[Questions to answer]:
**a)** In the excerpt about the self-awareness app, which apps are named as places where analysis can be enabled?
**b)** Condense the paragraph of the self-awareness app excerpt that begins "The app’s effectiveness depends" into a shorter version that keeps its main facts.
**c)** Reproduce the part of the self-awareness app excerpt that begins at the words "You should be" and stops after "respect their privacy.", replacing "Slack" with "Microsoft Teams".

==== Excerpted text

Over time, the app can aggregate data to identify long-term patterns. You might be more irritable on Monday mornings or more relaxed when working from a specific location. Maybe you’re more patient or empathetic when speaking with a particular person. The app can display your history and highlight interesting patterns over time, helping you understand the triggers and contexts that affect your behavior.

Configuration

You should be able to configure the app to assist you only in specific contexts. For example, you can enable analysis in particular apps like Slack, text messaging, or Zoom. You could also enable or disable the analysis of other people in order to respect their privacy.

Ethical & Technical Challenges

The path to “self-awareness as a service” is paved with significant ethical and technical hurdles. To move from concept to reality, the system must address the friction between utility and risk.

Privacy

The app’s effectiveness depends on total environmental awareness, which creates an inherent privacy problem. To function as a true real-time mirror, the engine requires access to every word spoken and every message typed. Even with a local-first architecture where data never leaves the device, the sheer value of the information makes it a high-impact target for security exploits. Privacy and security would not just be features, they would be fundamental prerequisites for the product’s existence.

========
==== Listed records

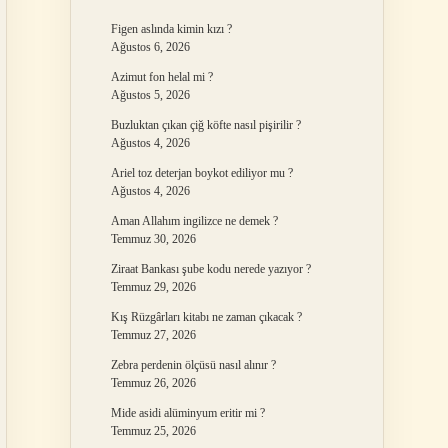
Figen aslında kimin kızı ?
Ağustos 6, 2026
Azimut fon helal mi ?
Ağustos 5, 2026
Buzluktan çıkan çiğ köfte nasıl pişirilir ?
Ağustos 4, 2026
Ariel toz deterjan boykot ediliyor mu ?
Ağustos 4, 2026
Aman Allahım ingilizce ne demek ?
Temmuz 30, 2026
Ziraat Bankası şube kodu nerede yazıyor ?
Temmuz 29, 2026
Kış Rüzgârları kitabı ne zaman çıkacak ?
Temmuz 27, 2026
Zebra perdenin ölçüsü nasıl alınır ?
Temmuz 26, 2026
Mide asidi alüminyum eritir mi ?
Temmuz 25, 2026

========

[Results for the exercise]:
**a)** Slack, text messaging, and Zoom.

**b)** The app needs full awareness of its surroundings, which creates a built-in privacy problem. To work as a real-time mirror, it must access every spoken word and typed message. Even if a local-first design keeps the data on the device, that data's value makes it a prime target for security exploits. Privacy and security would therefore be basic requirements for the product to exist, not mere features.

**c)**
You should be able to configure the app to assist you only in specific contexts. For example, you can enable analysis in particular apps like Microsoft Teams, text messaging, or Zoom. You could also enable or disable the analysis of other people in order to respect their privacy.